**本文抜粋:**
--------------------

古酒を味わう授業

クラスはなごやかな集まりといった雰囲気で始まった。初めて訪れる人もいれば、以前から林氏の授業に出ている人もいる。レコール・デュ・ヴァンの統括副校長である畑久美子(はた・くみこ)さんが林氏の隣に座って司会進行にあたるので、プロ同士の対話によって古酒と林氏をめぐる秘密が明らかにされていく仕組みである。

林氏が古酒を1本ずつ抜栓し、銘柄を隠してテイスティング用グラスに注ぎ分ける。皆で味わってそれぞれの意見を聞いたのちに、銘柄を明かして解説する。よく行われるように事前に開栓しないこのやり方なら、コルクを抜いた時点から変化して行く様子を全員が味わえるのでベストという、林氏が長年にわたって試飲会を開いてきた経験に基づく方法である。

--------------------

**検討用データ:**

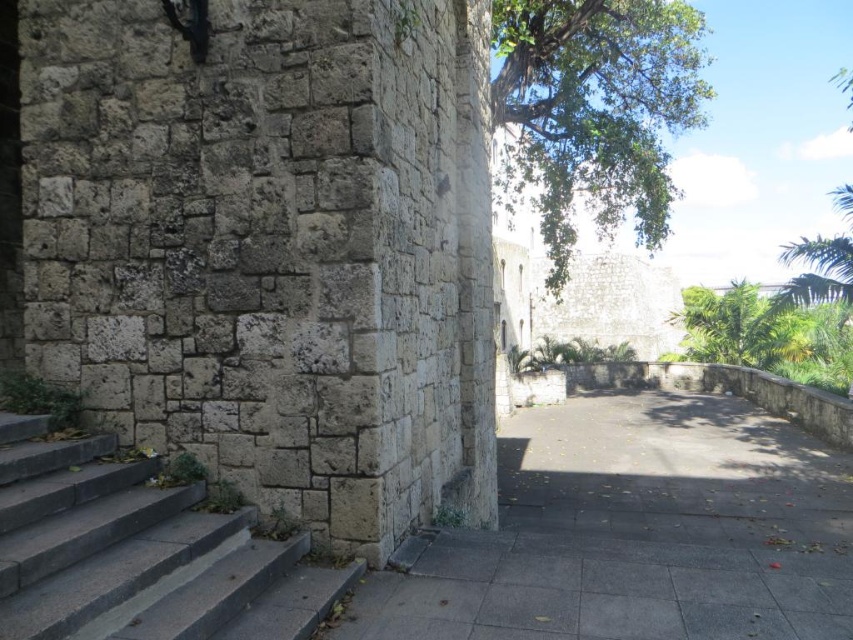
Between gray concrete stairs at lower left and green leafy tree at upper center, which one is positioned higher?

green leafy tree at upper center is above.

Does gray concrete stairs at lower left have a greater height compared to green leafy tree at upper center?

No.

Does point (73, 561) come farther from viewer compared to point (584, 68)?

No, it is not.

Identify the location of gray concrete stairs at lower left. The width and height of the screenshot is (853, 640). (138, 552).

Looking at this image, can you confirm if gray concrete pavement at lower center is smaller than green leafy tree at upper center?

Yes, gray concrete pavement at lower center is smaller than green leafy tree at upper center.

Which is in front, point (515, 465) or point (514, 156)?

Point (515, 465) is in front.

Image resolution: width=853 pixels, height=640 pixels. Describe the element at coordinates (634, 532) in the screenshot. I see `gray concrete pavement at lower center` at that location.

Locate an element on the screen. The image size is (853, 640). gray concrete pavement at lower center is located at coordinates (634, 532).

Who is positioned more to the left, green leafy tree at upper center or green leafy tree at right?

green leafy tree at upper center

Is green leafy tree at upper center shorter than green leafy tree at right?

Incorrect, green leafy tree at upper center's height does not fall short of green leafy tree at right's.

In order to click on green leafy tree at upper center in this screenshot , I will do `click(595, 109)`.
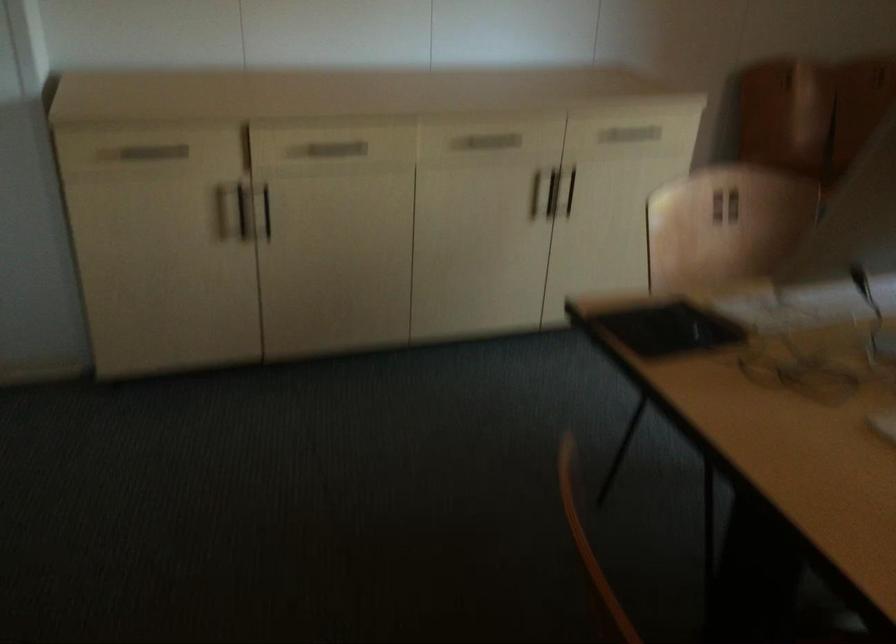
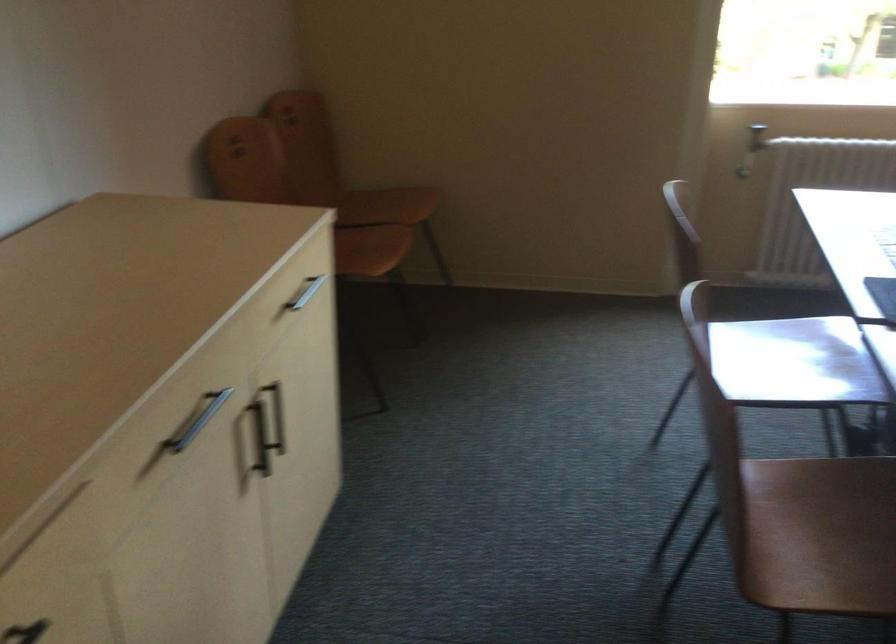
In the second image, find the point that corresponds to pixel 645 138 in the first image.

(305, 292)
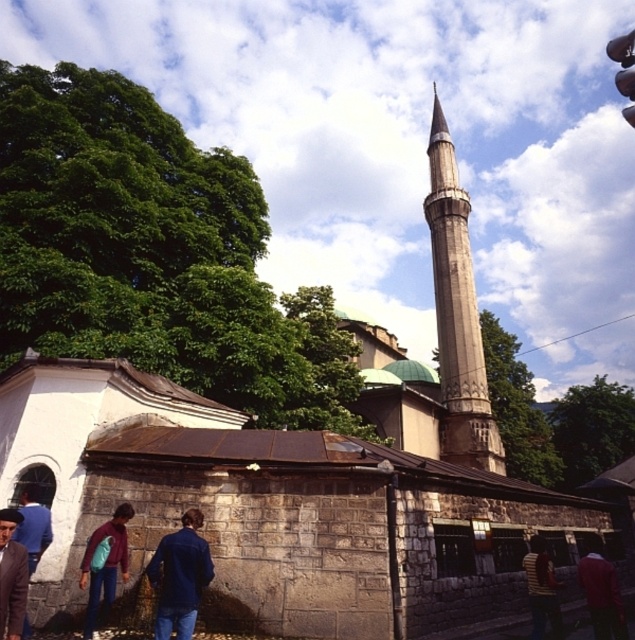
You are standing in front of the mosque and notice both the smooth stone minaret at center and the blue denim jacket at lower center. Which object is located to the right of the other?

The smooth stone minaret at center is positioned on the right side of blue denim jacket at lower center.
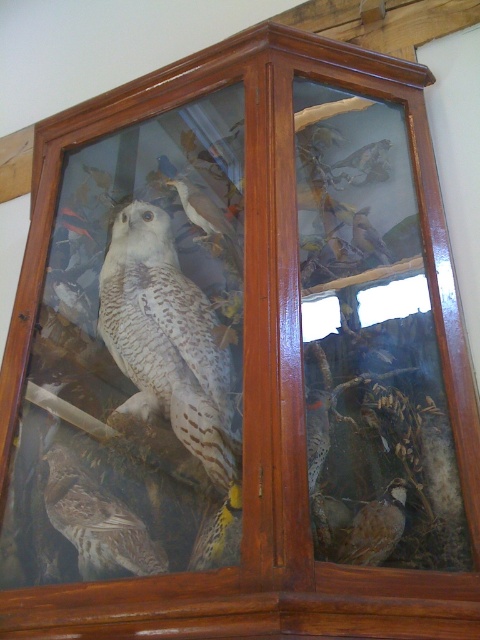
Is the position of speckled white owl at center less distant than that of brown speckled feathers at lower right?

No, speckled white owl at center is further to the viewer.

Who is taller, speckled white owl at center or brown speckled feathers at lower right?

speckled white owl at center is taller.

This screenshot has width=480, height=640. What do you see at coordinates (168, 340) in the screenshot?
I see `speckled white owl at center` at bounding box center [168, 340].

The height and width of the screenshot is (640, 480). I want to click on speckled white owl at center, so click(168, 340).

Does speckled white owl at center have a lesser height compared to brown speckled feathers at upper right?

No.

Measure the distance between point (180, 323) and camera.

A distance of 4.24 feet exists between point (180, 323) and camera.

The image size is (480, 640). I want to click on speckled white owl at center, so click(168, 340).

This screenshot has width=480, height=640. What do you see at coordinates (96, 522) in the screenshot? I see `brown speckled feathers at lower left` at bounding box center [96, 522].

What do you see at coordinates (96, 522) in the screenshot? The width and height of the screenshot is (480, 640). I see `brown speckled feathers at lower left` at bounding box center [96, 522].

In order to click on brown speckled feathers at lower left in this screenshot , I will do `click(96, 522)`.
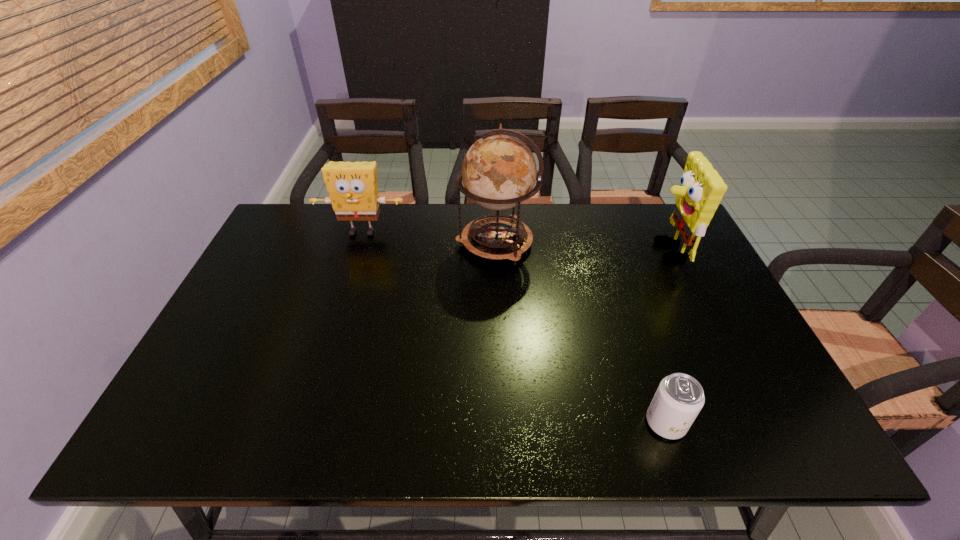
I want to click on object present at the far left corner, so click(352, 186).

Where is `object that is at the far right corner`? The image size is (960, 540). object that is at the far right corner is located at coordinates (701, 189).

The height and width of the screenshot is (540, 960). In the image, there is a desktop. What are the coordinates of `vacant space at the far edge` in the screenshot? It's located at tap(596, 217).

Where is `free region at the near edge of the desktop`? free region at the near edge of the desktop is located at coordinates (644, 421).

Locate an element on the screen. The height and width of the screenshot is (540, 960). vacant space at the left edge is located at coordinates (237, 370).

You are a GUI agent. You are given a task and a screenshot of the screen. Output one action in this format:
    pyautogui.click(x=<x>, y=<y>)
    Task: Click on the vacant space at the right edge of the desktop
    The height and width of the screenshot is (540, 960).
    Given the screenshot: What is the action you would take?
    pyautogui.click(x=728, y=311)

Image resolution: width=960 pixels, height=540 pixels. Find the location of `free point at the far left corner`. free point at the far left corner is located at coordinates 317,221.

I want to click on vacant region at the far right corner of the desktop, so click(653, 232).

At what (x,y) coordinates should I click in order to perform the action: click on empty space between the second shortest object and the nearest object. Please return your answer as a coordinate pair (x, y). The height and width of the screenshot is (540, 960). Looking at the image, I should click on (514, 327).

You are a GUI agent. You are given a task and a screenshot of the screen. Output one action in this format:
    pyautogui.click(x=<x>, y=<y>)
    Task: Click on the vacant region between the third object from right to left and the taller sponge
    
    Given the screenshot: What is the action you would take?
    pyautogui.click(x=581, y=247)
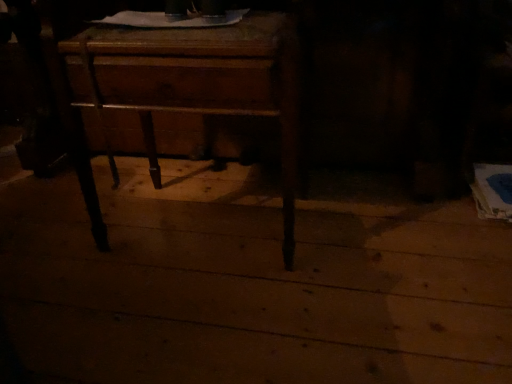
The image size is (512, 384). Identify the location of free area below wooden drawer at center (from a real-world perspective). (199, 231).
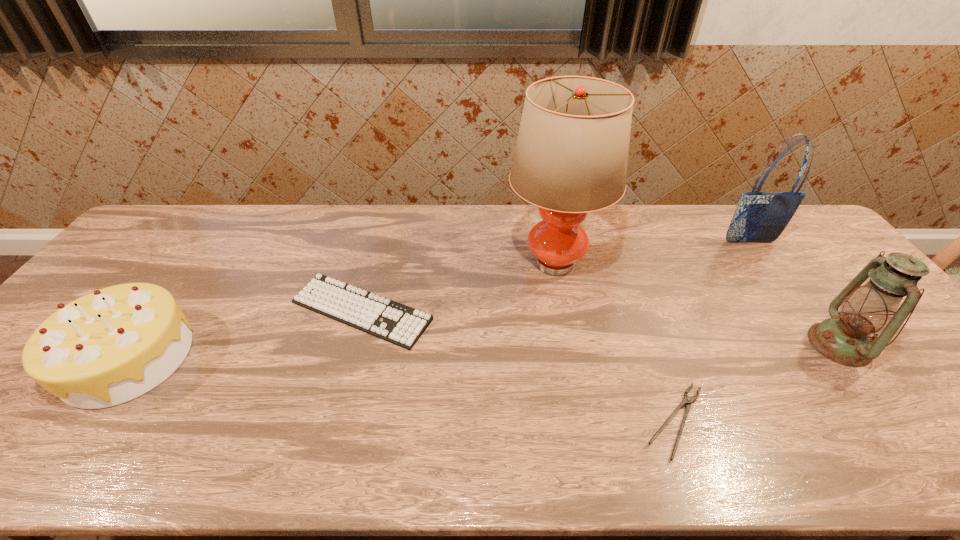
You are a GUI agent. You are given a task and a screenshot of the screen. Output one action in this format:
    pyautogui.click(x=<x>, y=<y>)
    Task: Click on the tallest object
    The width and height of the screenshot is (960, 540).
    Given the screenshot: What is the action you would take?
    pyautogui.click(x=571, y=155)

Where is `the second tallest object`? The width and height of the screenshot is (960, 540). the second tallest object is located at coordinates (759, 217).

The height and width of the screenshot is (540, 960). In order to click on oil lamp in this screenshot , I will do `click(845, 338)`.

The image size is (960, 540). In order to click on birthday cake in this screenshot , I will do `click(115, 344)`.

Identify the location of the third shortest object. (115, 344).

The image size is (960, 540). In order to click on the fifth tallest object in this screenshot , I will do (391, 321).

Identify the location of computer keyboard. The image size is (960, 540). (391, 321).

Where is `tongs`? tongs is located at coordinates (687, 400).

The width and height of the screenshot is (960, 540). In order to click on blank space located on the back of the lamp in this screenshot , I will do `click(544, 208)`.

Identify the location of vacant space located 0.070m on the front-facing side of the fifth shortest object. (762, 260).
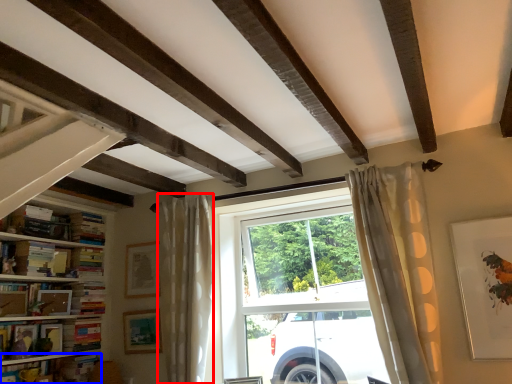
Question: Which point is further to the camera, curtain (highlighted by a red box) or book (highlighted by a blue box)?

Choices:
 (A) curtain
 (B) book

Answer: (B)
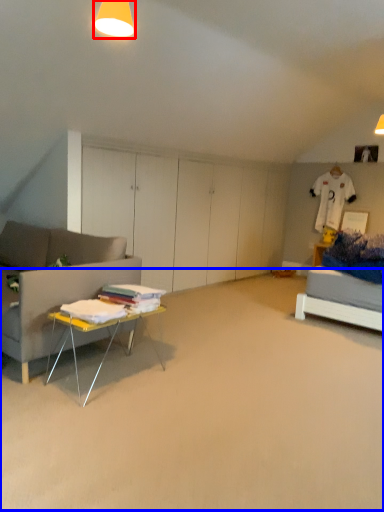
Question: Which object is further to the camera taking this photo, lighting (highlighted by a red box) or plain (highlighted by a blue box)?

Choices:
 (A) lighting
 (B) plain

Answer: (A)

--------------------

**内容確認の設問:**
A. 本文のうち「林氏が古酒を1本ずつ抜栓し、」から「きた経験に基づく方法である。」まで（両端を含む）を、そのまま書き出すこと。
B. 本文に基づき、次の問いに答えること。
(i) 畑久美子さんの役職は何か。
(ii) 林氏が古酒をテイスティング用グラスに注ぎ分ける際、何を隠すか。
(iii) 銘柄が明かされるのはいつか。
データの各行は使用しなくてよい。

**番号別解答:**
A.
林氏が古酒を1本ずつ抜栓し、銘柄を隠してテイスティング用グラスに注ぎ分ける。皆で味わってそれぞれの意見を聞いたのちに、銘柄を明かして解説する。よく行われるように事前に開栓しないこのやり方なら、コルクを抜いた時点から変化して行く様子を全員が味わえるのでベストという、林氏が長年にわたって試飲会を開いてきた経験に基づく方法である。

B.
(i) レコール・デュ・ヴァンの統括副校長
(ii) 銘柄
(iii) 皆で味わってそれぞれの意見を聞いたのち